→ **Document passage**
----------
The Unpopular Review Vol. I January-June 1914

Part 2

Chapter 24,002 wordsPublic domain

The fundamental question is, of course, whether before serious harm has been done, the differences in men's fortunes which, as said at the outset, largely mean differences in men's powers, can be sufficiently decreased to leave room for little conflict.

One answer is that the equalization is already taking place at a rate that few people realize. Amid the poor, the impression that the rich are growing richer and the poor poorer, is quite general, and of course is fostered by the demagogues who make their living out of the discontent--out of the justifiable discontent less perhaps than out of the unjustifiable. Worse still, perhaps, the educated whose sympathies lead them to instruct the ignorant, are to a shameful degree ignorant of the truth in this regard, and, it must be feared, of the facts of the economic situation generally: somehow the softness of heart which actuates many such well-meaning people seems often to accompany a softness of head which recoils from all hard facts that would narrow the field where they delight to exercise their sympathies.

Nobody will question the progress of the average man from status to contract--from slavery, serfdom, feudal dependence, to wage-earning; but since the time of Marx, the claim of rich richer, and poor poorer has been general--among the ignorant rich as well as the ignorant poor. Nevertheless abundant authorities prove the exact contrary.

In the "poor poorer" part of the assertion, there was undeniably much truth during the early part of the nineteenth century, especially before industry became adjusted to the new machinery, and before the rise of the trades unions and the overthrow of the _laissez-faire_ policy in legislation. But after those changes, there was a rapid advance in wages, shortening of hours, and reduction in the price of commodities. So great was the change that even Marx himself, who had done more than any other man to spread the "increasing misery" theory, abandoned it in an address delivered in 1864. Yet he so little understood the force of admissions that he then made, that he let the elaborate _a priori_ demonstration of the theory which he had already built up, stand in his "Capital," which he did not publish till 1867.[1] But the admissions of 1864 did not end in theory. Facts began to accumulate to confirm it. Early in the twentieth century the changed conditions had attracted attention, and there were gathered many data which proved that rapid betterment had taken place in the condition of wage-earners.
----------
→ **The data**

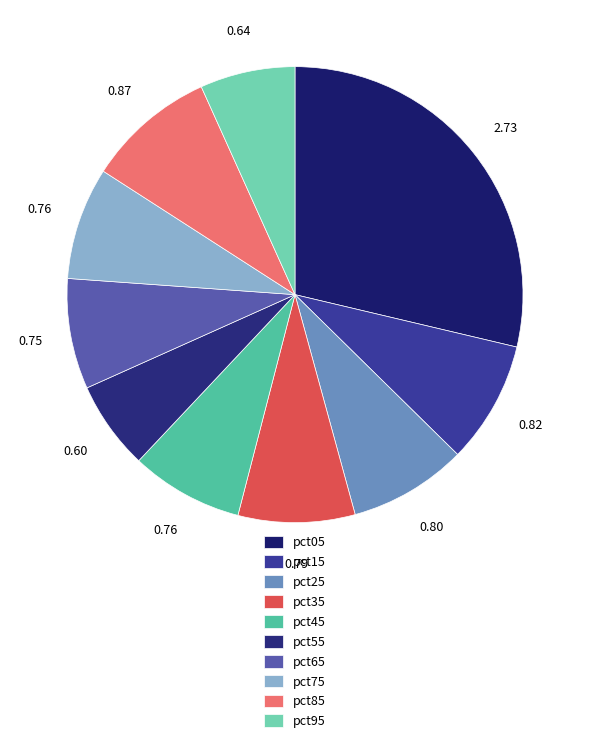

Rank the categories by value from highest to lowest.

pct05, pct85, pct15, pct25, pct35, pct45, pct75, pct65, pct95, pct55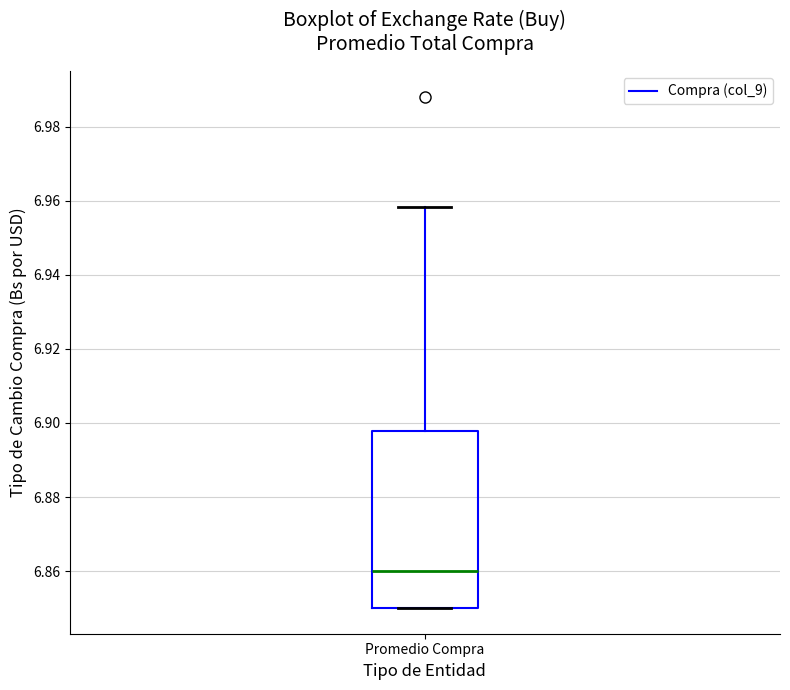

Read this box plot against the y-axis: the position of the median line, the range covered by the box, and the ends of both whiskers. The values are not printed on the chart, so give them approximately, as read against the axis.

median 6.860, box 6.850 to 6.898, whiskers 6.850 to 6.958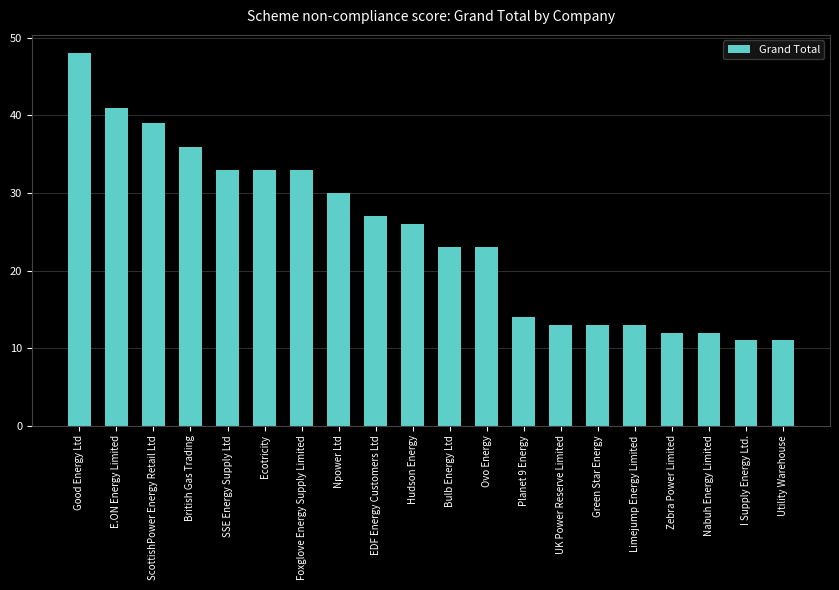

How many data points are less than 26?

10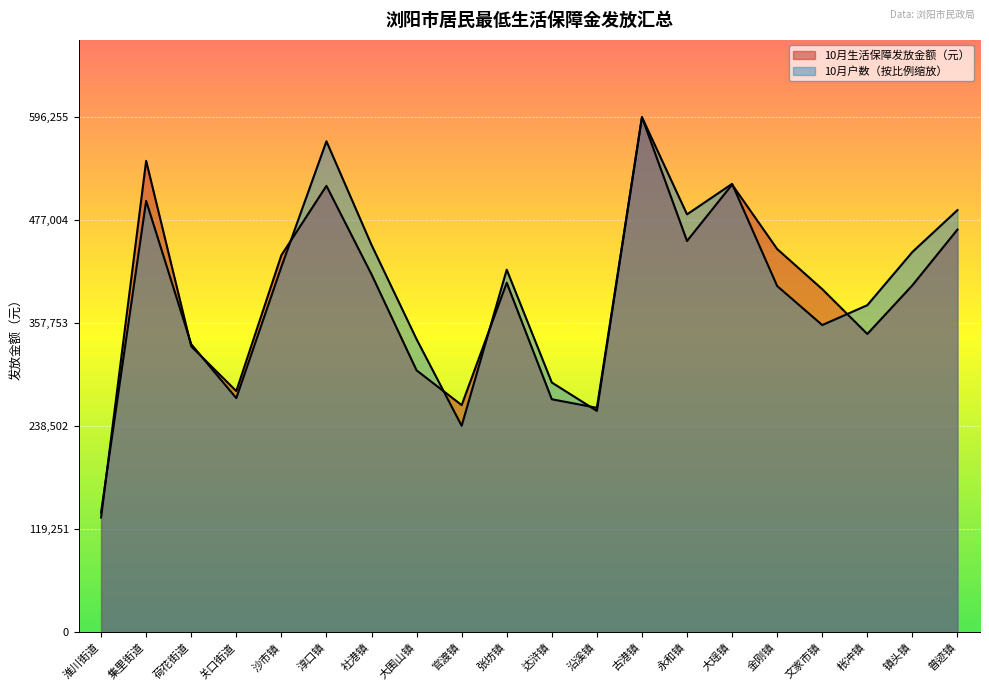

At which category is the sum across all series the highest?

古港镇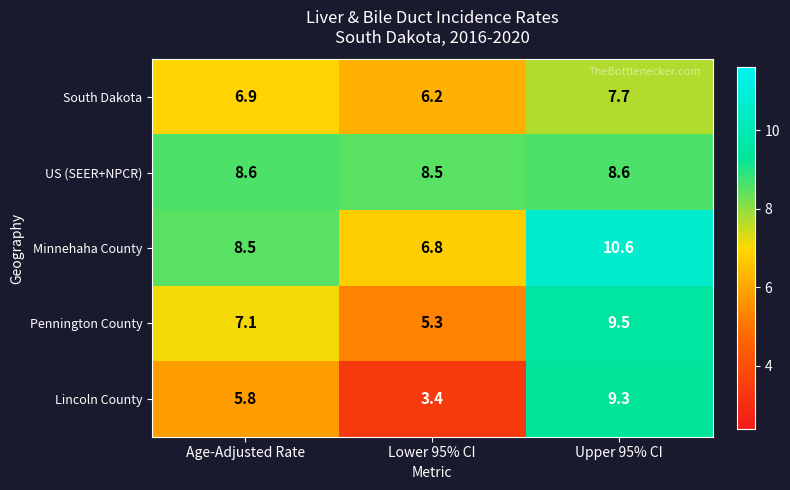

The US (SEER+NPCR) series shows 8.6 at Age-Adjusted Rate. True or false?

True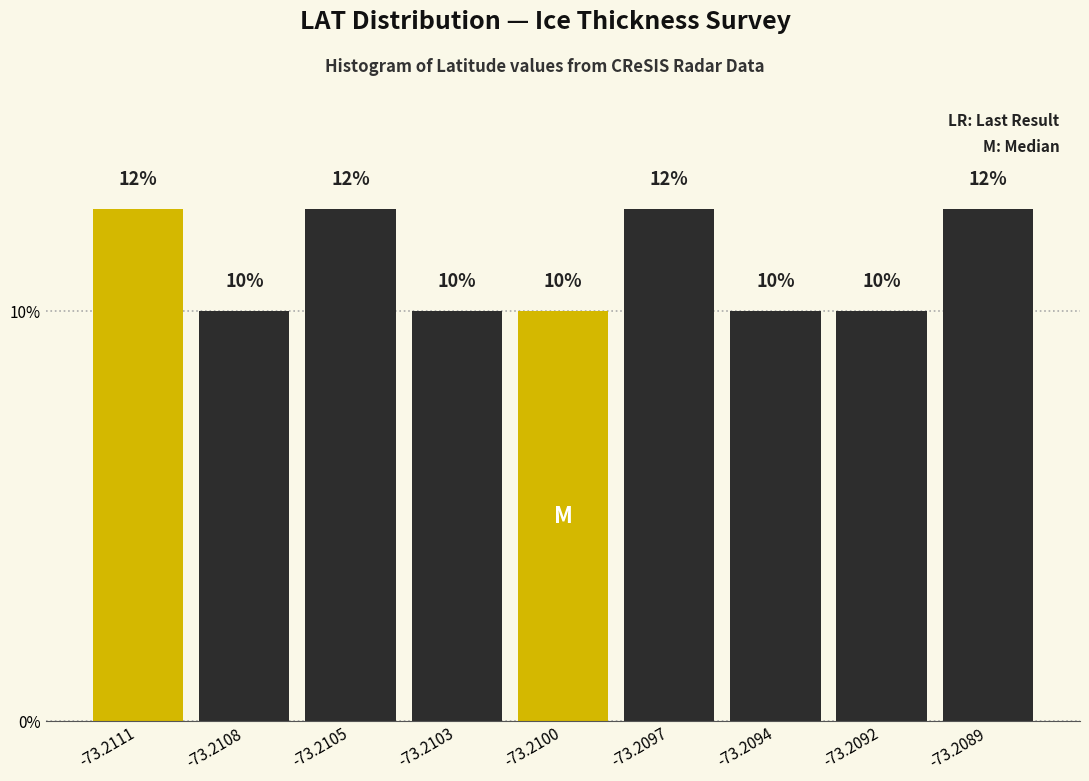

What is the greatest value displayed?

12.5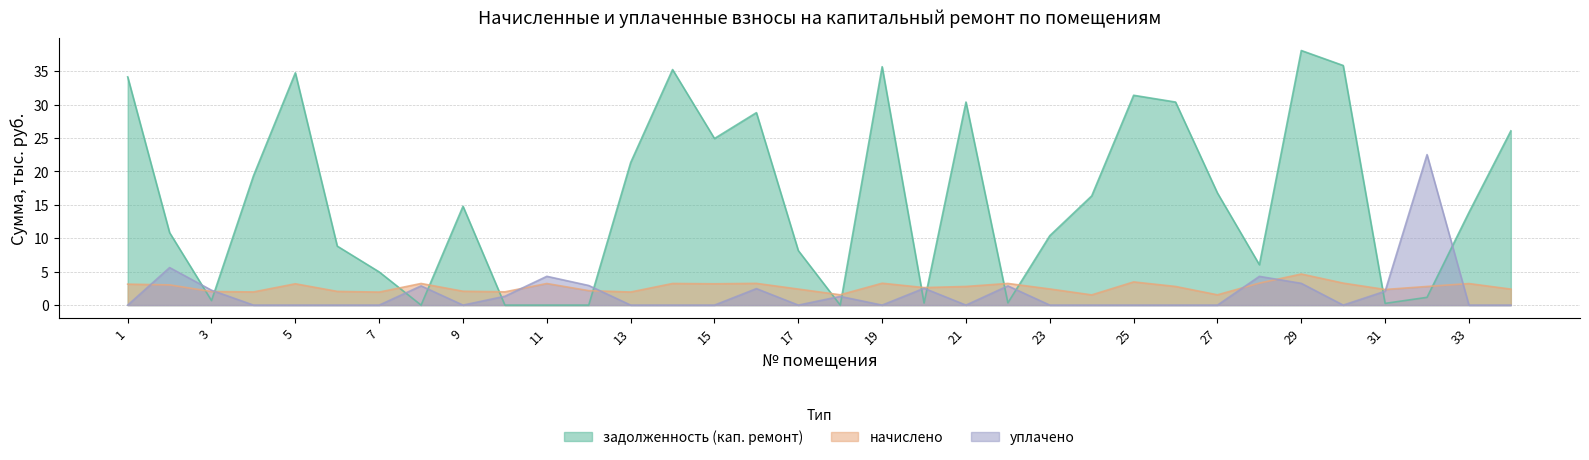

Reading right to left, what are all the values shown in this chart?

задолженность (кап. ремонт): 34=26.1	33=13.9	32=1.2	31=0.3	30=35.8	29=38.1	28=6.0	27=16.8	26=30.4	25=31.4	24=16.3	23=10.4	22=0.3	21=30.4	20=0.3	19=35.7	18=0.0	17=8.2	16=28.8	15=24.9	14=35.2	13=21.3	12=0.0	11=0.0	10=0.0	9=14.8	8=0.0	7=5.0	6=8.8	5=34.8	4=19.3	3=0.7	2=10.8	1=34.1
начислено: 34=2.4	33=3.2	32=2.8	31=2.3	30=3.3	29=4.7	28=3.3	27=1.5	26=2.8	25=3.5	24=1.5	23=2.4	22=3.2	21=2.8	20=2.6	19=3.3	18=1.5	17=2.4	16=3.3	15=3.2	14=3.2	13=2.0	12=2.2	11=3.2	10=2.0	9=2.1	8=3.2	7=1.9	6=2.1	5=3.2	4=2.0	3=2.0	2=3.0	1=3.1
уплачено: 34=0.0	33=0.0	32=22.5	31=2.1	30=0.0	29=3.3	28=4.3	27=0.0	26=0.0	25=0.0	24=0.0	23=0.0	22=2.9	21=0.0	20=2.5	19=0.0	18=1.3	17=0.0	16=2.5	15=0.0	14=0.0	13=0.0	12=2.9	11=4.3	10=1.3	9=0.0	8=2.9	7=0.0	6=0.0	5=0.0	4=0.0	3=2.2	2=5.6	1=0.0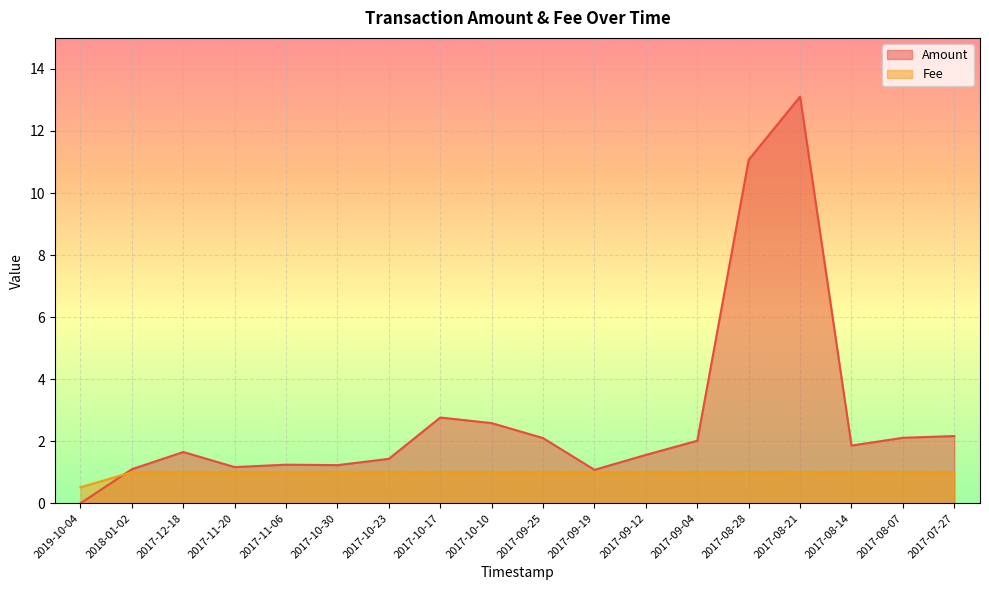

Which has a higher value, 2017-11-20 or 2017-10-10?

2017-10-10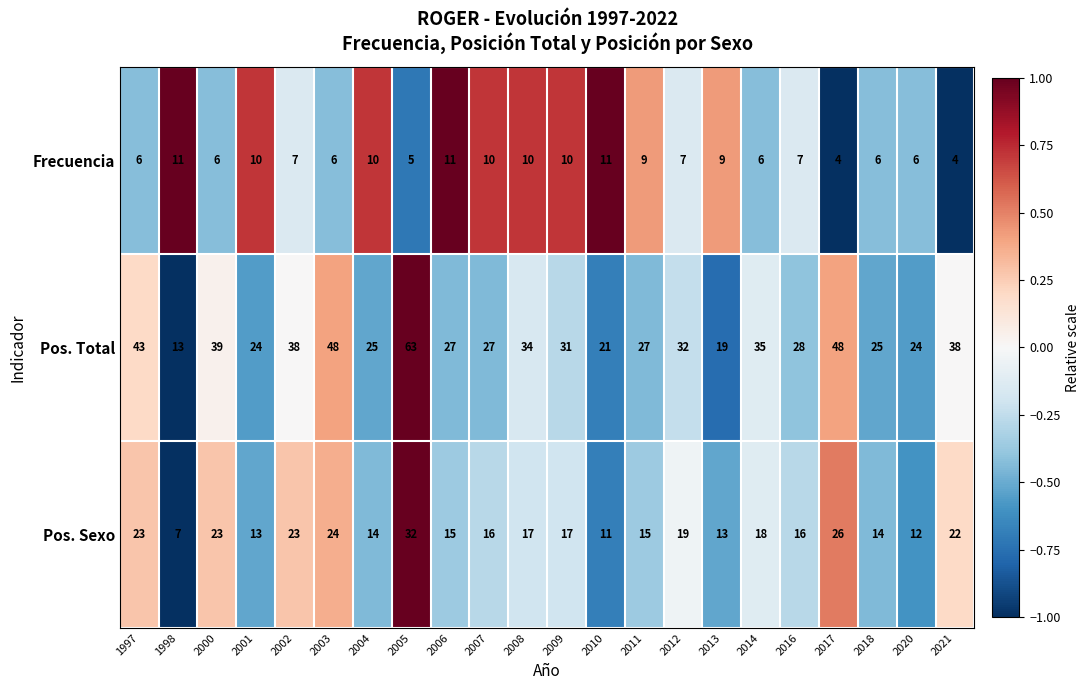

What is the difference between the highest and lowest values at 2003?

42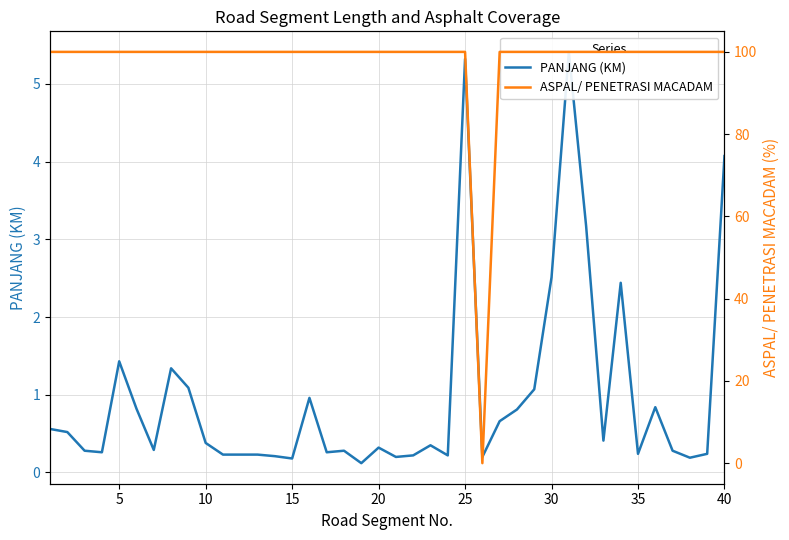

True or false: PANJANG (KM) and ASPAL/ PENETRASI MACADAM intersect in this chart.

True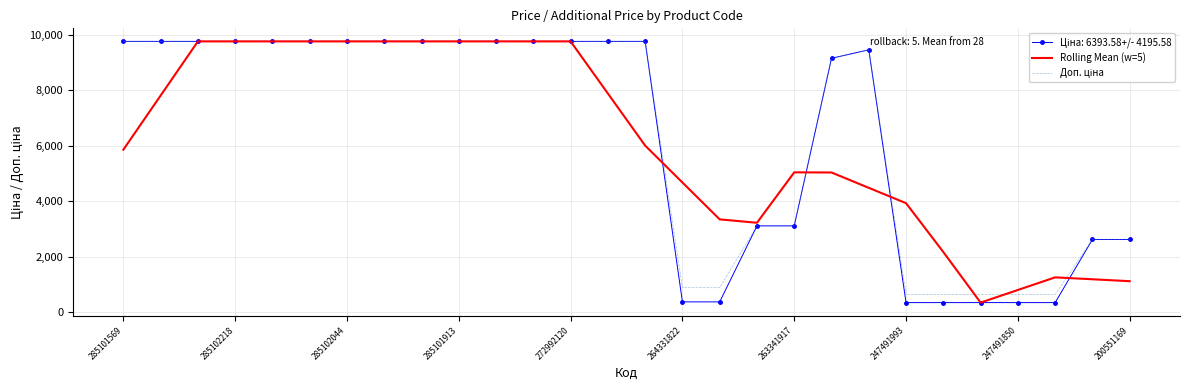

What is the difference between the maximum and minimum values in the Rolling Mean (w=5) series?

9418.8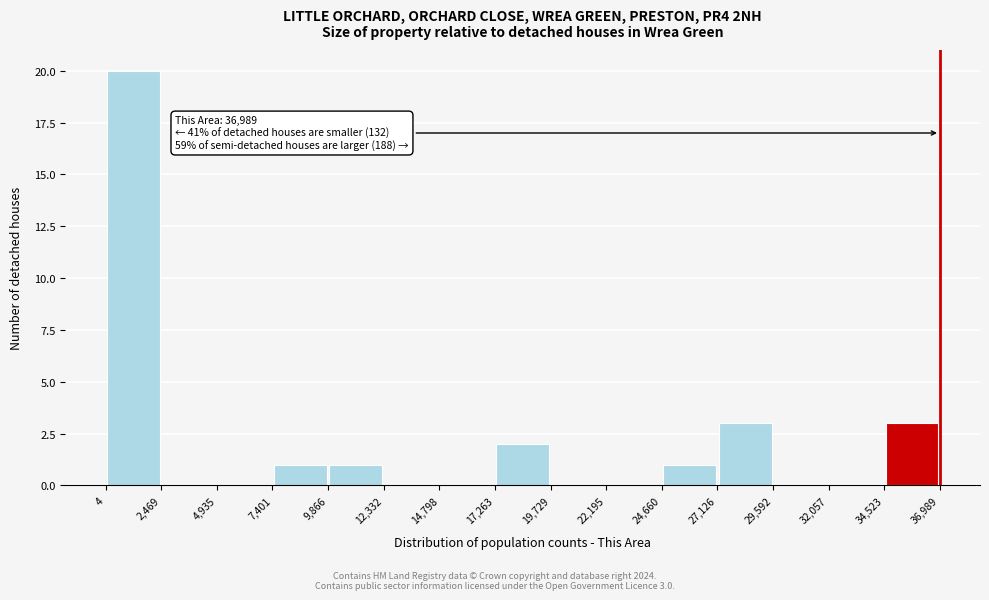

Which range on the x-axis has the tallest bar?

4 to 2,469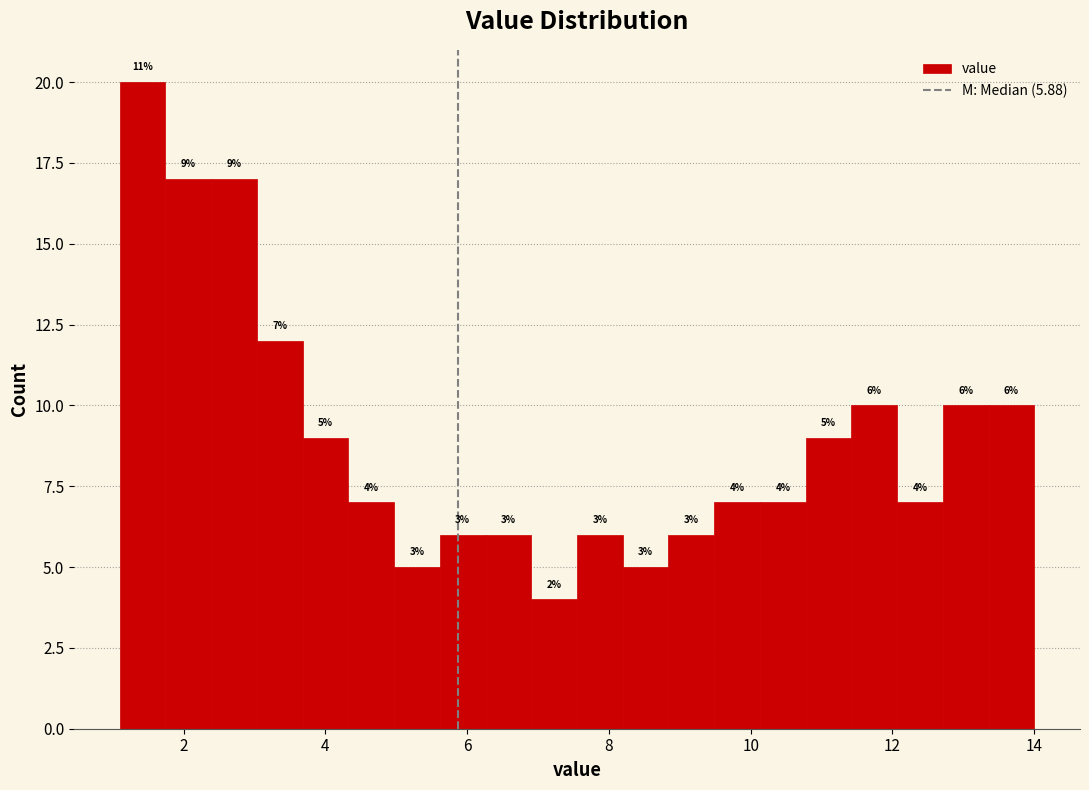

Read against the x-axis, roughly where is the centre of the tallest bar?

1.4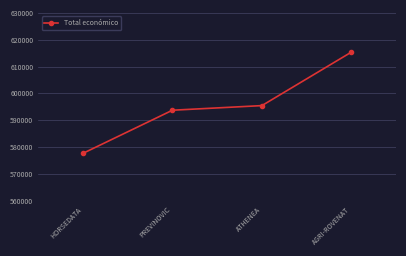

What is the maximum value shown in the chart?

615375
----------
→ **Assignment**
Continue the passage about whether the rich are growing richer and the poor poorer, starting after its last sentence.

→ **Reply**
[Footnote 1: See Simkhovitch: _Marxism versus Socialism_, pp. 122f.]

We have space for but a few of the facts, and they are not all up to date. Of the results of the Census of 1910 which bear on this subject, very few are yet published. Most of those of the Census of 1900 were not published till 1907, and it is only up to about that time that many data are at the moment available. But we hope before long to present a careful study of the conditions up to the present time. Meanwhile, it is pleasant to note the following:

In the United States wages in manufacturing industries averaged $247 in 1850, $427 in 1899, and $519 in 1909. And of course other industries could not fall very far below manufactures.

The cost of living did not begin to show any such advance. Dun's tables show that the yearly cost of living per capita in 1860, before the civil war, was $16.87 _more_ than in 1905. For the sixteen years 1880 to 1895, inclusive, the average yearly cost was $101.65. For the ten years 1896 to 1905, inclusive, the average was $81.52, $20.13 _less_ than for the earlier period. There has been a sharp advance since 1905, but taking the whole period from 1850 to the present time, nothing to compare with the advance in wages.

Although the recent class legislation in favor of the labor trusts also included any possible farmer trust, the farmer appears to have progressed with the wage-earner. His products have lately materially advanced in price, and the abstract of the Census of 1910 says (p. 295):

The total value of the land and buildings of the 1,006,511 farms shown for 1910 was $6,330,000,000, and the amount of debt was $1,726,000,000, or 27.3 per cent. of the value. The corresponding proportion in 1890, as shown in the reports, was 35.5 per cent., and to make this figure strictly comparable it would presumably have to be increased slightly. There was thus during the 20 years a marked diminution in the relative importance of mortgage debt ... but the average owner's equity per farm increased from $2,220 to $4,574, or more than doubled.

Wholesale clothing dealers report a great increase in average size and quality of clothes demanded, which shows that the people are better fed and exercised and better off. Over all highly civilized countries the consumption of food has been increasing faster than population. This cannot mean that the rich eat and drink more; for they ate and drank all they wanted before: so it must prove that the proportion of those who can eat and drink freely is increasing.

Moreover, hours of labor have been decreasing without any diminution of production. The United States Labor Bureau reports for 1913 show that the average wage-earner is working shorter hours than ever before, that he is receiving more pay for the short-hour week than he formerly received for the long-hour week, and that the increase in his average wage in most industries has been so great that its purchasing power has risen, notwithstanding the increase in prices of many commodities.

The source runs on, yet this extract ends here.